✍ Originally published in Japanese on Qiita, this article was translated into English using ChatGPT and then reviewed & edited by the author.
TL;DR
- When you try to use Google OAuth + PKCE from Nuxt 3 CSR, you’ll hit the
client_secret
wall. - Exposing
/auth/exchange
in a tiny BFF (Express / Spring, etc.) solves it. - Full sample on GitHub → https://github.com/RuumaLilja/nuxt3-google-oauth-pkce-sample
Background
Google’s PKCE flow requires client_secret
for Web App registrations.
Since a CSR-only app can’t keep secrets, the realistic solution is to proxy the token exchange through a BFF.
This article walks through a Nuxt 3 CSR + Express micro-service architecture that unblocks the flow.
Table of Contents
- Why the client-secret trap exists
- Four architecture options for pure-front setups
- Step-by-step implementation
- Google Cloud configuration
- Express micro-service (code → token exchange)
- Nuxt 3 CSR client
- Appendix A: Deploy & serverless tips
- Conclusions & next steps
1. Why Google PKCE still wants a client secret
- RFC 7636 (PKCE) targets public clients → secrets should be unnecessary.
- Google’s policy: Web-App registration always demands client authentication.
- A CSR app therefore cannot call the token endpoint directly; a BFF must shield the secret.

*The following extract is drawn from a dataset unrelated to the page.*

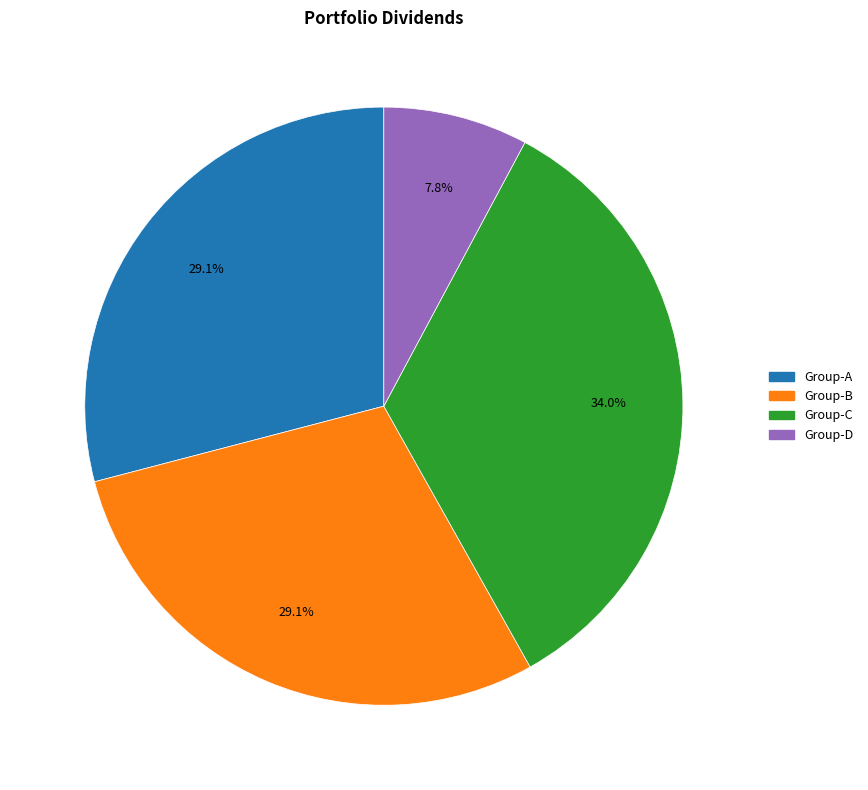

Does any single category account for the majority?

No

2. Four Architecture Options for Pure CSR
Pattern | Outline | Pros | Cons |
---|---|---|---|
A. CSR + Micro-Service (this post) | Express/Lambda handles token exchange | Works with Google, perfect for static hosting | Need to run/maintain a micro-service |
B. SSR + BFF | Keep secret inside Nuxt SSR | Same origin, no CORS hassle | SSR hosting & ops cost |
C. Public-Client Provider | Auth0, Azure AD, etc. | Front-end only | Google not supported |
D. Implicit Flow | Legacy grant | No server | Weaker security |
We implement A: CSR with a tiny Express (Spring works too).
2.1 Other approaches
-
Spring Boot +
spring-boot-starter-oauth2-client
Spring Security can perform the exchange for Java back-ends, but introduces provider-specific dependencies—skipped here.
3. Implementation Steps
3.1 Configure Google Cloud
- OAuth consent screen – set app name & domain.
-
Credentials → OAuth 2.0 Client ID
- Application type: Web application
- Authorized JS origins:
http://localhost:3000
- Redirect URI:
http://localhost:3000/auth/callback
- Copy
client_id
andclient_secret
.
3.2 Express BFF (server/
)
Dependencies: express cors dotenv node-fetch qs
router.post('/', async (req, res) => {
const { code, code_verifier } = req.body;
const conf = await fetch(process.env.OIDC_WELL_KNOWN).then(r => r.json());
const token = await fetch(conf.token_endpoint, {
method: 'POST',
headers: { 'Content-Type': 'application/x-www-form-urlencoded' },
body: qs.stringify({
grant_type: 'authorization_code',
client_id: process.env.OIDC_CLIENT_ID,
client_secret: process.env.OIDC_CLIENT_SECRET,
redirect_uri: process.env.OIDC_REDIRECT_URI,
code,
code_verifier,
}),
}).then(r => r.json());
res.json(token);
});
3.3 Nuxt 3 CSR (client/
)
- Dependencies:
@pinia/nuxt
,oidc-client-ts
- Override
token_endpoint
to your BFF:apiBase + '/auth/exchange'
. - Handle the callback:
export const handleCallback = async () => {
const user = await mgr.signinCallback();
store.setTokens({ access_token: user.access_token });
store.setUser(user.profile);
await navigateTo('/');
};
3.4 Run locally
# server
npm run dev
# client
npm run dev
Appendix A. Deploy & Serverless Tips
Layer | Example platform | Key points |
---|---|---|
Front-end | Netlify / Vercel / Cloudflare Pages | Deploy nuxt generate output as-is |
BFF | Vercel Functions / Cloudflare Workers / AWS Lambda | Store .env secrets in platform settings |
4. Conclusions & Next Steps
- Refresh-token handling: httpOnly cookies + rotation
- Security hardening:
express-rate-limit
, Helmet, strict CORS - Other IdPs: Microsoft identity platform lets you stay front-end-only
- SSR/BFF migration: integrate with Nuxt Nitro if you ever need a unified origin
5. Source Code
All code shown here:
https://github.com/RuumaLilja/nuxt3-google-oauth-pkce-sample
Hope this saves you from falling into Google OAuth’s “client_secret” pit!